### JOB:
Convert the items, starting at the first one and ending at the line containing "12 h 00 min", into a two-column CSV headed item_text and answer, with one row per item, each value in its own quoted field and line breaks replaced by spaces. Leave the pictures out.

## BEGIN WORKING DATA

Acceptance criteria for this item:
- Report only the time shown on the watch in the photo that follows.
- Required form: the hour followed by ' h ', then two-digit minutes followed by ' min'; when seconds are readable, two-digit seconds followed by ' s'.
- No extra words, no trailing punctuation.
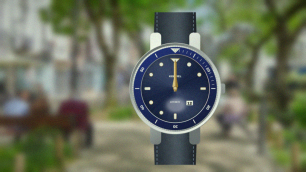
12 h 00 min
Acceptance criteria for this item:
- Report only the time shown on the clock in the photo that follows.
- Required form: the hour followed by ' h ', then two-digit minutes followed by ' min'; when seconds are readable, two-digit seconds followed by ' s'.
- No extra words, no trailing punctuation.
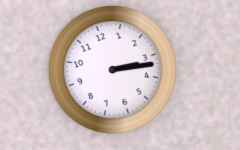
3 h 17 min
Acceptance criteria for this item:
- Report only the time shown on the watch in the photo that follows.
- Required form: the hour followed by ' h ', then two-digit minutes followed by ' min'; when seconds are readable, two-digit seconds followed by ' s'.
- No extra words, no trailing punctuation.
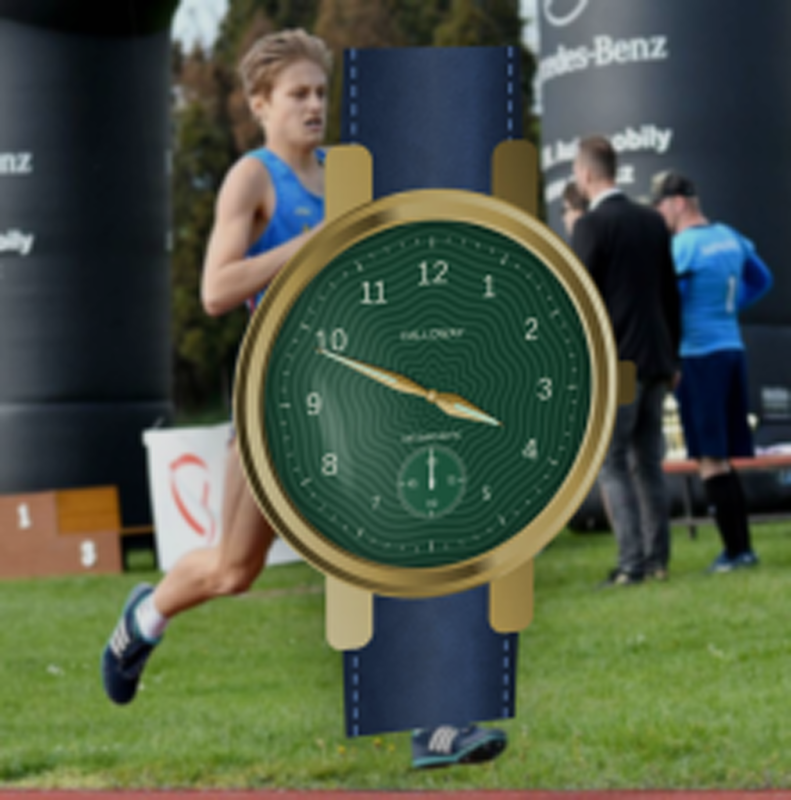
3 h 49 min
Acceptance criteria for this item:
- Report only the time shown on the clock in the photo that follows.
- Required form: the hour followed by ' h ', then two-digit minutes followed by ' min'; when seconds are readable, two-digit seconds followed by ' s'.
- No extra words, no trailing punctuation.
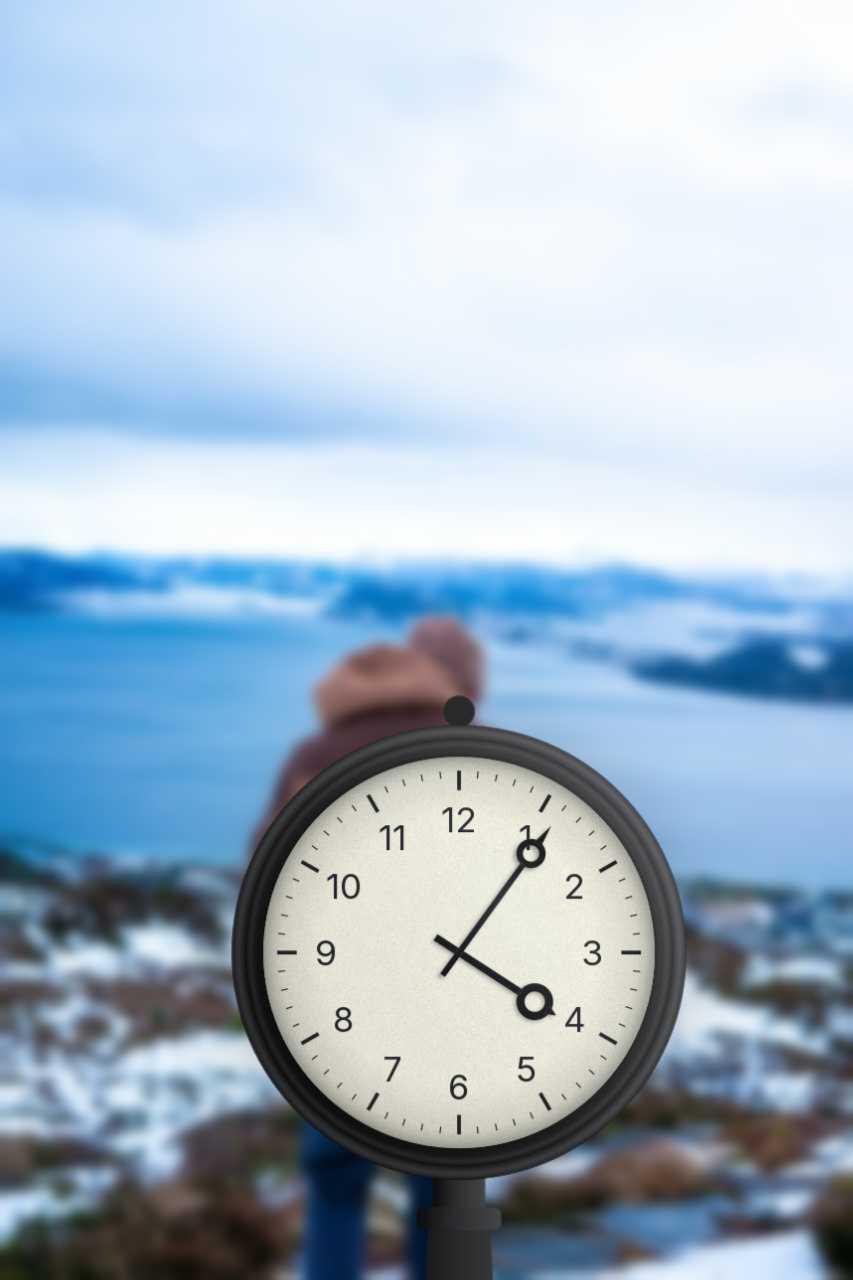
4 h 06 min
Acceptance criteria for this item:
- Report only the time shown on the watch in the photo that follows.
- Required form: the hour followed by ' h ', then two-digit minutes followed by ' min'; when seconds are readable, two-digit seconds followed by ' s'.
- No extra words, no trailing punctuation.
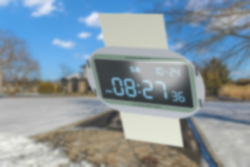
8 h 27 min
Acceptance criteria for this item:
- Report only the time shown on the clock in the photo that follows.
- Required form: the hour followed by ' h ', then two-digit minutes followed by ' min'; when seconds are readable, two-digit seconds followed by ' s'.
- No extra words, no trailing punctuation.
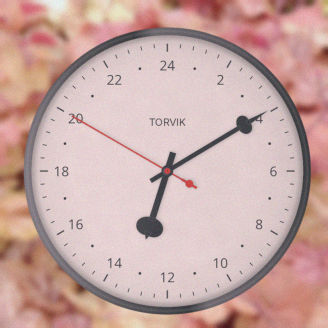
13 h 09 min 50 s
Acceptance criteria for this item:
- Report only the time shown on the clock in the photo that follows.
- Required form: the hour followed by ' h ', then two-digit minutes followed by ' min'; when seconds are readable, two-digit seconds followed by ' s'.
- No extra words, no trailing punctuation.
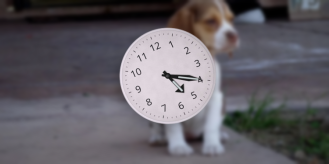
5 h 20 min
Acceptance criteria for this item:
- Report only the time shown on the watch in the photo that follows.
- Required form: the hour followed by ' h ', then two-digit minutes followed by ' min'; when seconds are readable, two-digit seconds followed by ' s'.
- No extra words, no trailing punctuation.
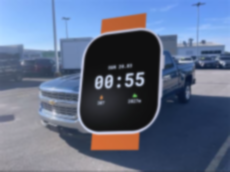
0 h 55 min
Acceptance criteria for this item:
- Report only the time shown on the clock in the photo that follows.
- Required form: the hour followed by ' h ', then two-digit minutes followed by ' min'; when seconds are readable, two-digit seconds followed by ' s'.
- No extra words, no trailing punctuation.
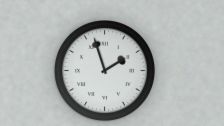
1 h 57 min
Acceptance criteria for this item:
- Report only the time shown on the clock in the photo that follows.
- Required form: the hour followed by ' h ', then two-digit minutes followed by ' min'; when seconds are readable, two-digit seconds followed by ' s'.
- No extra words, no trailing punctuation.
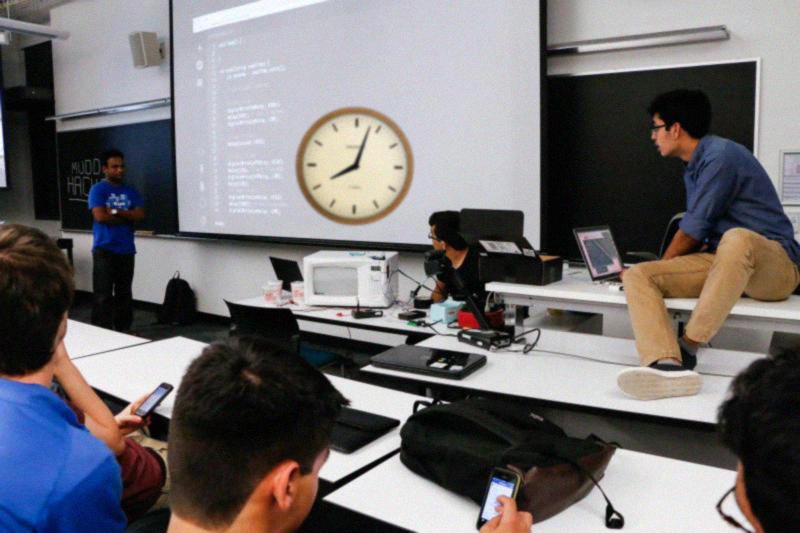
8 h 03 min
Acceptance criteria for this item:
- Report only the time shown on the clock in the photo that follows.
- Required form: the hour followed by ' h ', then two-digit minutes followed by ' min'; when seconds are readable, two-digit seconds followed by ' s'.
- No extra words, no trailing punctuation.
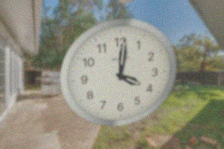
4 h 01 min
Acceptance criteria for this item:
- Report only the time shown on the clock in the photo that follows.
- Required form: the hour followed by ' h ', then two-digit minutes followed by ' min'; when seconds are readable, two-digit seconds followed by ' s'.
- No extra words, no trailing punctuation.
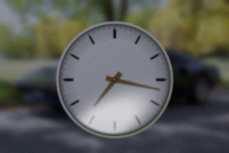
7 h 17 min
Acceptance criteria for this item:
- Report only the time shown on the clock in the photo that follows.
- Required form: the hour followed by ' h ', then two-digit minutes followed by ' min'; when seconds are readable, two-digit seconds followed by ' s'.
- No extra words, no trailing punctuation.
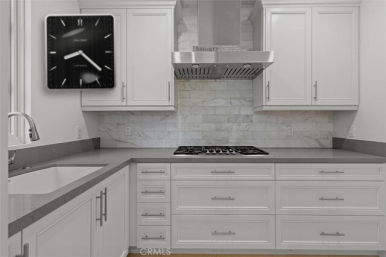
8 h 22 min
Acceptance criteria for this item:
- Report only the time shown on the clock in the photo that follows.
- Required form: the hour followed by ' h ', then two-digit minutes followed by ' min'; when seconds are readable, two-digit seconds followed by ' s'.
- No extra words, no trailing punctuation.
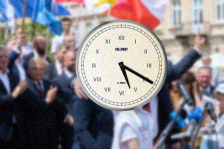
5 h 20 min
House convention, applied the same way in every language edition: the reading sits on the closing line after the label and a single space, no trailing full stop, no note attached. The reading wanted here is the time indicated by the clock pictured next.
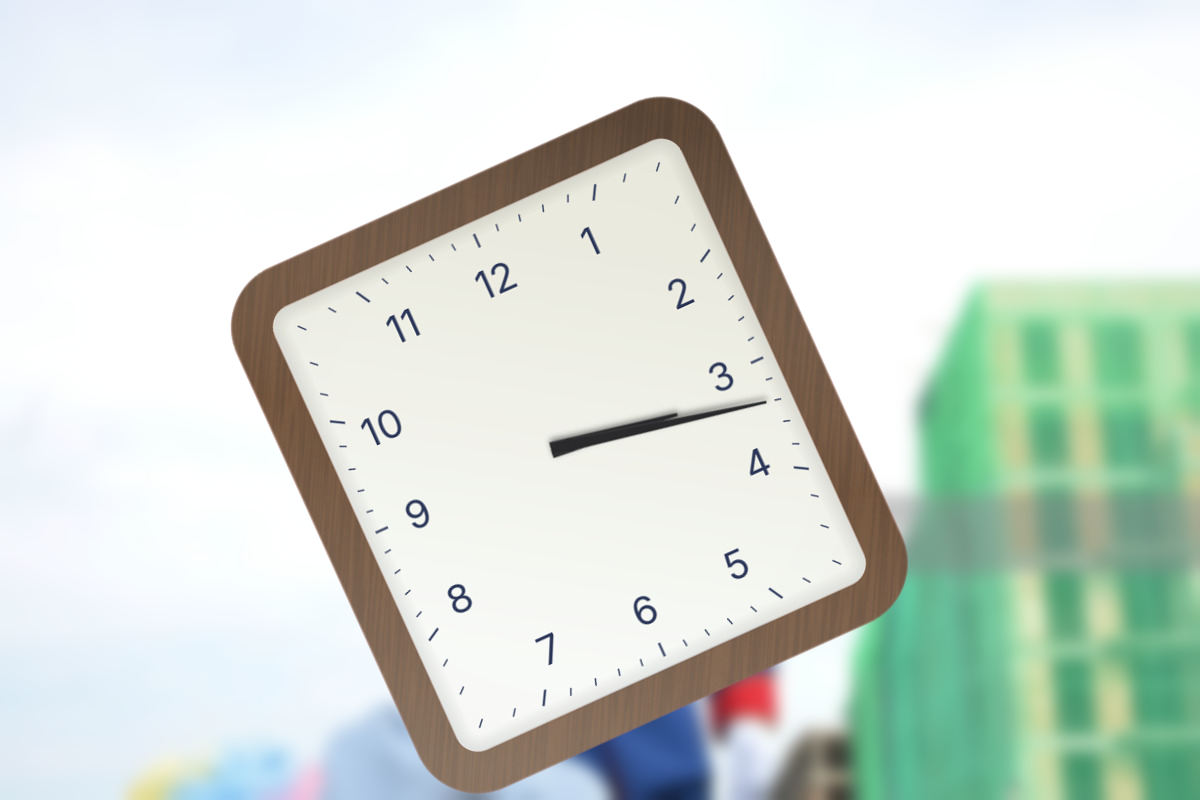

## END WORKING DATA

### EXERCISE RESPONSE:
item_text,answer
"Acceptance criteria for this item: - Report only the time shown on the watch in the photo that follows. - Required form: the hour followed by ' h ', then two-digit minutes followed by ' min'; when seconds are readable, two-digit seconds followed by ' s'. - No extra words, no trailing punctuation.","12 h 00 min"